**EXTRACTED INFORMATION:**
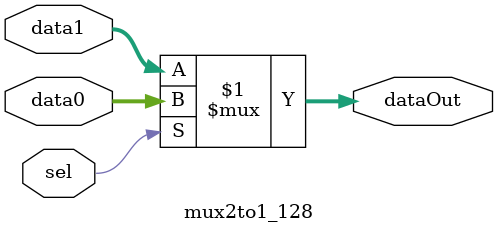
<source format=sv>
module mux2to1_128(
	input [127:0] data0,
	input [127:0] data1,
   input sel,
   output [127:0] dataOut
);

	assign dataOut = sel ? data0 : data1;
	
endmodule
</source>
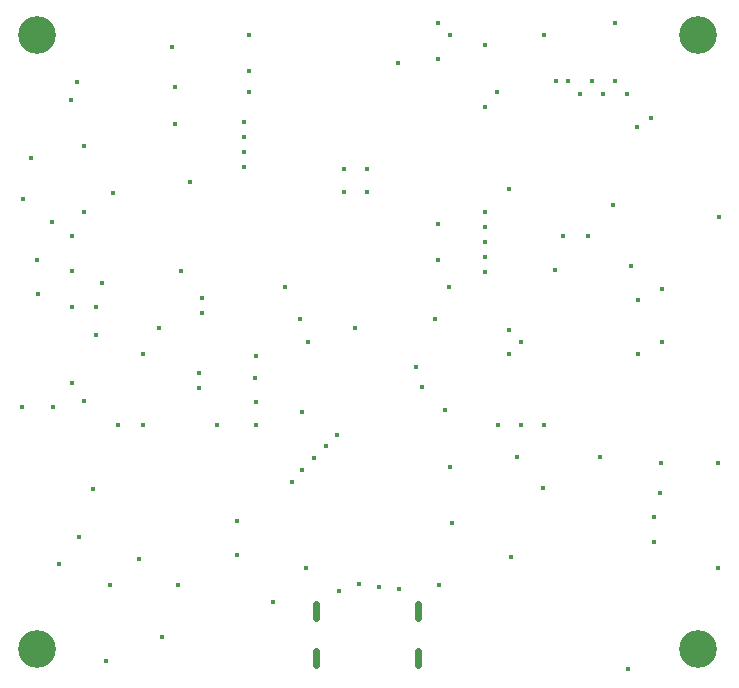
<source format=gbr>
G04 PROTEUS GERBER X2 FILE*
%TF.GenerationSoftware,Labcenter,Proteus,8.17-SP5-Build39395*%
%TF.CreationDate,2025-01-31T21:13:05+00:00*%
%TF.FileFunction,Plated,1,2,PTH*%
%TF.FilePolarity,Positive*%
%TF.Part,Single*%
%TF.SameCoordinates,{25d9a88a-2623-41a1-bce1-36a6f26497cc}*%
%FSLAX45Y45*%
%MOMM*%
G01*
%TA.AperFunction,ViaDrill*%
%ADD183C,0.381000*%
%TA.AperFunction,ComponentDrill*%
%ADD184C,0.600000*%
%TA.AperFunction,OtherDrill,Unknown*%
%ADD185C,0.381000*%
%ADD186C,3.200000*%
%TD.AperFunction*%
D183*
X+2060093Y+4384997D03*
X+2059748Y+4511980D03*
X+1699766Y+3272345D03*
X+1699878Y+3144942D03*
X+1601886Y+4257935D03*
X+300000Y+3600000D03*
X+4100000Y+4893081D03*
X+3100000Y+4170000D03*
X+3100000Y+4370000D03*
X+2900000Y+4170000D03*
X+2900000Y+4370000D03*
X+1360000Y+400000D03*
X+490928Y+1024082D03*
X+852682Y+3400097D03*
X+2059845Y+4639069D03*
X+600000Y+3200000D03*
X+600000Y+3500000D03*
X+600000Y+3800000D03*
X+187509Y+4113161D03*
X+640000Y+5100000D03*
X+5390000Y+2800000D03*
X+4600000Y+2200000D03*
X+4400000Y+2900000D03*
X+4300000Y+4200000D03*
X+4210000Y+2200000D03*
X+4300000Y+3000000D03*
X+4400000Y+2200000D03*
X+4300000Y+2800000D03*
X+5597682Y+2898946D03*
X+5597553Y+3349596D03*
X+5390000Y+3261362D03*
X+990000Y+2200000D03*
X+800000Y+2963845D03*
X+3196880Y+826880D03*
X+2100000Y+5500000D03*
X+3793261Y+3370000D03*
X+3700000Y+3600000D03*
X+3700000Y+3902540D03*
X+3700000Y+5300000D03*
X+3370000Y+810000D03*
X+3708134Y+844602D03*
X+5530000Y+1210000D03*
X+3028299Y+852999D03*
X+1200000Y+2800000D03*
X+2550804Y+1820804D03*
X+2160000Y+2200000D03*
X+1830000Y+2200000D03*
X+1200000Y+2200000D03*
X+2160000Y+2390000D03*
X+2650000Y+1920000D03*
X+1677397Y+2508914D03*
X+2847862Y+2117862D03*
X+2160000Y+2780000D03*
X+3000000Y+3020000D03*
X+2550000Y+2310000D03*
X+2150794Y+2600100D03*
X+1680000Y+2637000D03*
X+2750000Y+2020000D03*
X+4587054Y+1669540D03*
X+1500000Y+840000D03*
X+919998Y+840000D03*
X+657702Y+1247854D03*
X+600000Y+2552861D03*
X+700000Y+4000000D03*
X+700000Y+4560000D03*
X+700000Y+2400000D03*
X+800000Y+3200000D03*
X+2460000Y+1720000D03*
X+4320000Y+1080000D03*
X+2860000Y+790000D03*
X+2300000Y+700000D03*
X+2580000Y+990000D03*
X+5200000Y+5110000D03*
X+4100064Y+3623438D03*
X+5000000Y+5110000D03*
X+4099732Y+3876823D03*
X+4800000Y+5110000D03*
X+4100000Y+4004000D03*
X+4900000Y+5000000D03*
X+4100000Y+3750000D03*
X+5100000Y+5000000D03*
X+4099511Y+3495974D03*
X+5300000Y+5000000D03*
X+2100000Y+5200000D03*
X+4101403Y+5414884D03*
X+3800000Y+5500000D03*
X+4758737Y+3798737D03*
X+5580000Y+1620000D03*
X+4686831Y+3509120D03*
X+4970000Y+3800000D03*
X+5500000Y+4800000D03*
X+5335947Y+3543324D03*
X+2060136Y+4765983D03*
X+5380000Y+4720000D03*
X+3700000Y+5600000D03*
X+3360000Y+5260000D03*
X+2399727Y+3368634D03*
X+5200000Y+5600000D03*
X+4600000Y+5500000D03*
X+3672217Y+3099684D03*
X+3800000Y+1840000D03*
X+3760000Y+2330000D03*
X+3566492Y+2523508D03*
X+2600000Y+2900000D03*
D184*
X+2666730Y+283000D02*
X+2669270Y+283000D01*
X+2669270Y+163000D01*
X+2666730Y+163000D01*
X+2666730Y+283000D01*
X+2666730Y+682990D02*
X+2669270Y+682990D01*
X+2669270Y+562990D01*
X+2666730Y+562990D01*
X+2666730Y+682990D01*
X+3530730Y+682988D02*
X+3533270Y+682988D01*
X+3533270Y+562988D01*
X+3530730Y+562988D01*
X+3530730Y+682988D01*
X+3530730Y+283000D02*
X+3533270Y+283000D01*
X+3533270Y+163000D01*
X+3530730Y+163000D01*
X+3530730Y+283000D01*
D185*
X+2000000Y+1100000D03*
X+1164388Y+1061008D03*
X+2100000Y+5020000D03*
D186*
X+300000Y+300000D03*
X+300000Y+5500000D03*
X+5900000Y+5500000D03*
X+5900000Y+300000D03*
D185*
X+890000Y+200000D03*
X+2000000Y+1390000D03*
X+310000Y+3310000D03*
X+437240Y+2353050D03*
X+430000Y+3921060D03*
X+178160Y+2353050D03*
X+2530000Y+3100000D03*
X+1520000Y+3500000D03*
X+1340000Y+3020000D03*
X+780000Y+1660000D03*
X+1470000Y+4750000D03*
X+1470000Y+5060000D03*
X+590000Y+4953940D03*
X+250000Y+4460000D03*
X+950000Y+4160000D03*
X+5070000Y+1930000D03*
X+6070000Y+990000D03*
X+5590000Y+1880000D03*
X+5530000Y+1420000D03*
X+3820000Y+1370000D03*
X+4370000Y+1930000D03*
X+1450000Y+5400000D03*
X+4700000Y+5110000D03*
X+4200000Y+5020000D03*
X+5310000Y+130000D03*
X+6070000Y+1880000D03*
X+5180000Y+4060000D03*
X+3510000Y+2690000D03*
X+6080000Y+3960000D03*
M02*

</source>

**TASK:**
Retype only the stretch of lines above starting at the one with "X+4400000Y+2200000D03*" and stopping at the one with "X+5200000Y+5600000D03*", exactly as written, with both kept.

**WRITTEN ANSWER:**
X+4400000Y+2200000D03*
X+4300000Y+2800000D03*
X+5597682Y+2898946D03*
X+5597553Y+3349596D03*
X+5390000Y+3261362D03*
X+990000Y+2200000D03*
X+800000Y+2963845D03*
X+3196880Y+826880D03*
X+2100000Y+5500000D03*
X+3793261Y+3370000D03*
X+3700000Y+3600000D03*
X+3700000Y+3902540D03*
X+3700000Y+5300000D03*
X+3370000Y+810000D03*
X+3708134Y+844602D03*
X+5530000Y+1210000D03*
X+3028299Y+852999D03*
X+1200000Y+2800000D03*
X+2550804Y+1820804D03*
X+2160000Y+2200000D03*
X+1830000Y+2200000D03*
X+1200000Y+2200000D03*
X+2160000Y+2390000D03*
X+2650000Y+1920000D03*
X+1677397Y+2508914D03*
X+2847862Y+2117862D03*
X+2160000Y+2780000D03*
X+3000000Y+3020000D03*
X+2550000Y+2310000D03*
X+2150794Y+2600100D03*
X+1680000Y+2637000D03*
X+2750000Y+2020000D03*
X+4587054Y+1669540D03*
X+1500000Y+840000D03*
X+919998Y+840000D03*
X+657702Y+1247854D03*
X+600000Y+2552861D03*
X+700000Y+4000000D03*
X+700000Y+4560000D03*
X+700000Y+2400000D03*
X+800000Y+3200000D03*
X+2460000Y+1720000D03*
X+4320000Y+1080000D03*
X+2860000Y+790000D03*
X+2300000Y+700000D03*
X+2580000Y+990000D03*
X+5200000Y+5110000D03*
X+4100064Y+3623438D03*
X+5000000Y+5110000D03*
X+4099732Y+3876823D03*
X+4800000Y+5110000D03*
X+4100000Y+4004000D03*
X+4900000Y+5000000D03*
X+4100000Y+3750000D03*
X+5100000Y+5000000D03*
X+4099511Y+3495974D03*
X+5300000Y+5000000D03*
X+2100000Y+5200000D03*
X+4101403Y+5414884D03*
X+3800000Y+5500000D03*
X+4758737Y+3798737D03*
X+5580000Y+1620000D03*
X+4686831Y+3509120D03*
X+4970000Y+3800000D03*
X+5500000Y+4800000D03*
X+5335947Y+3543324D03*
X+2060136Y+4765983D03*
X+5380000Y+4720000D03*
X+3700000Y+5600000D03*
X+3360000Y+5260000D03*
X+2399727Y+3368634D03*
X+5200000Y+5600000D03*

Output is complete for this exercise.